Bounding box coordinate data:
☆ ☆ ☆ ☆

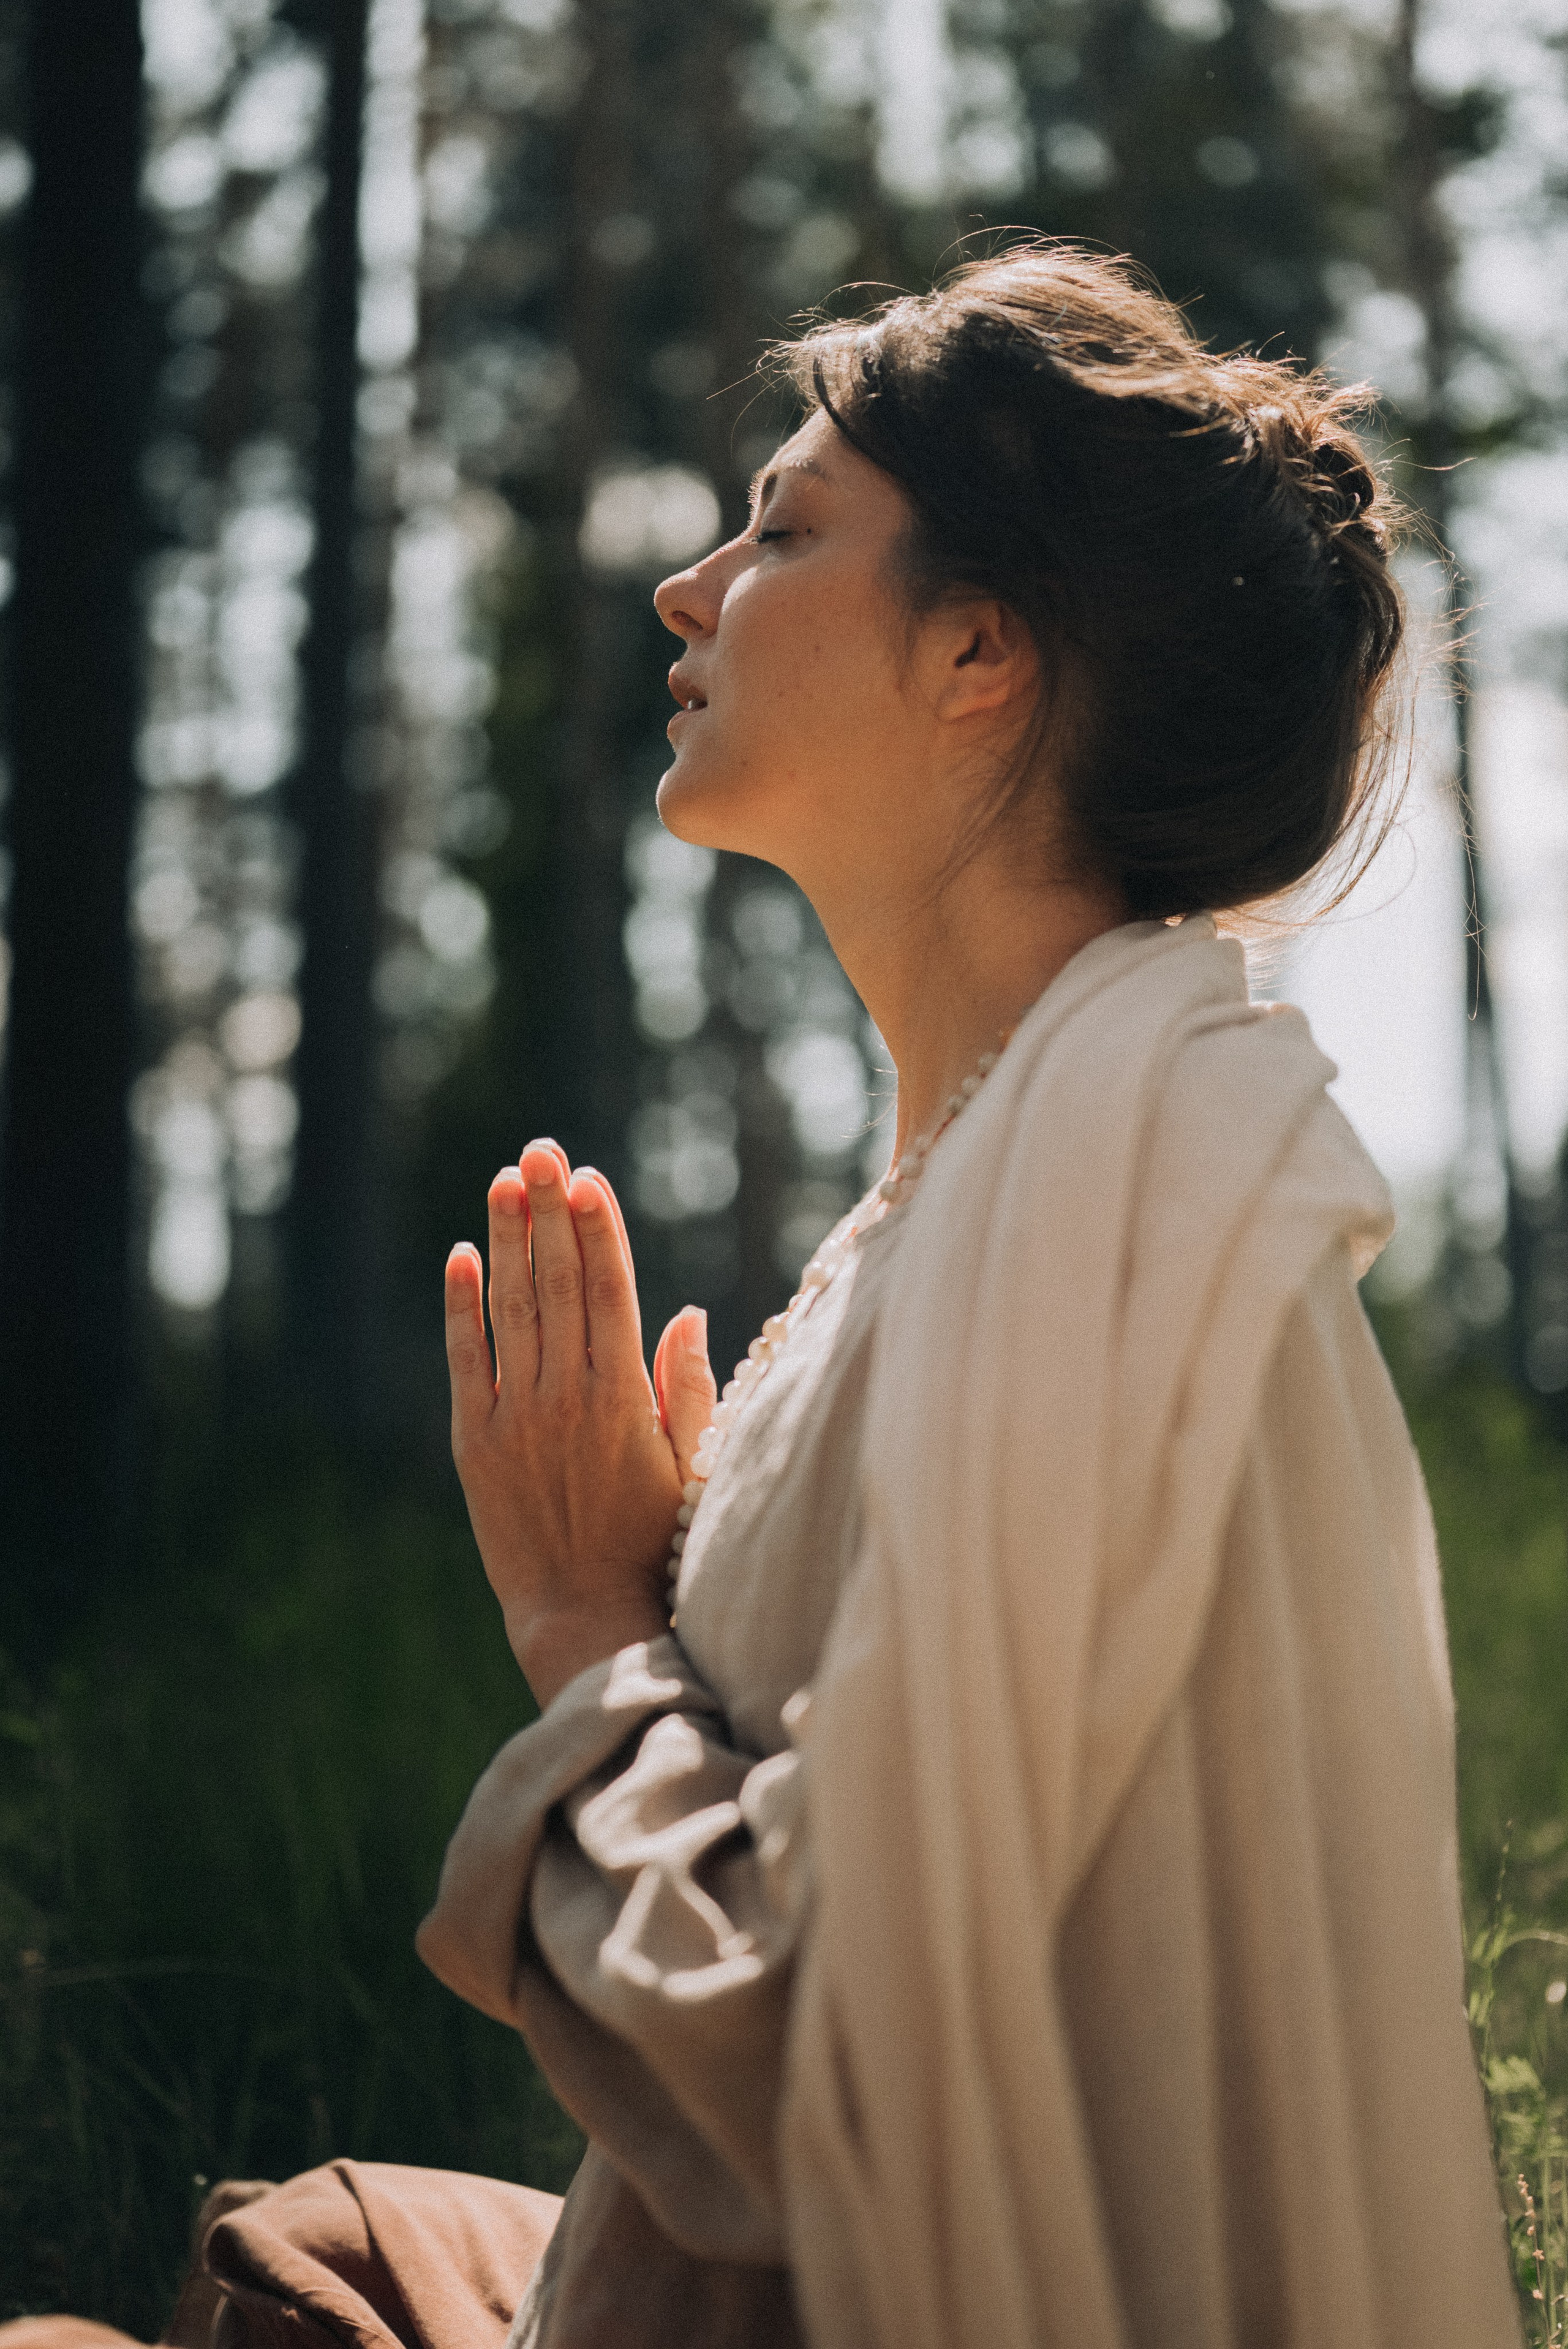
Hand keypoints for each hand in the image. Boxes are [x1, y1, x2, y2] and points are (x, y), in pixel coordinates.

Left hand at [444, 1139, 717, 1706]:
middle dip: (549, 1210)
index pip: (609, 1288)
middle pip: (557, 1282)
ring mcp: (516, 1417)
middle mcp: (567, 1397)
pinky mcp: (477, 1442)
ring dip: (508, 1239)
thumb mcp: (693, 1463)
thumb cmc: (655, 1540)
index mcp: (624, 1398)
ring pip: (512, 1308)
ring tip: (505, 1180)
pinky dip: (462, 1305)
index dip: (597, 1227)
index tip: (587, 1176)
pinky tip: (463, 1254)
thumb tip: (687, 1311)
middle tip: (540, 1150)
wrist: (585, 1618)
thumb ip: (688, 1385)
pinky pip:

☆ ☆ ☆ ☆

▶ Directions
Which lines above hold the string "hand"? Please copy all of them.

▶ Output of the exercise
Hand keypoints for each hand in the image. Boxes are [x1, y1, x2, y2] and points are (x, y), in pixel coordinates.
Left hand at [444, 1139, 717, 1706]:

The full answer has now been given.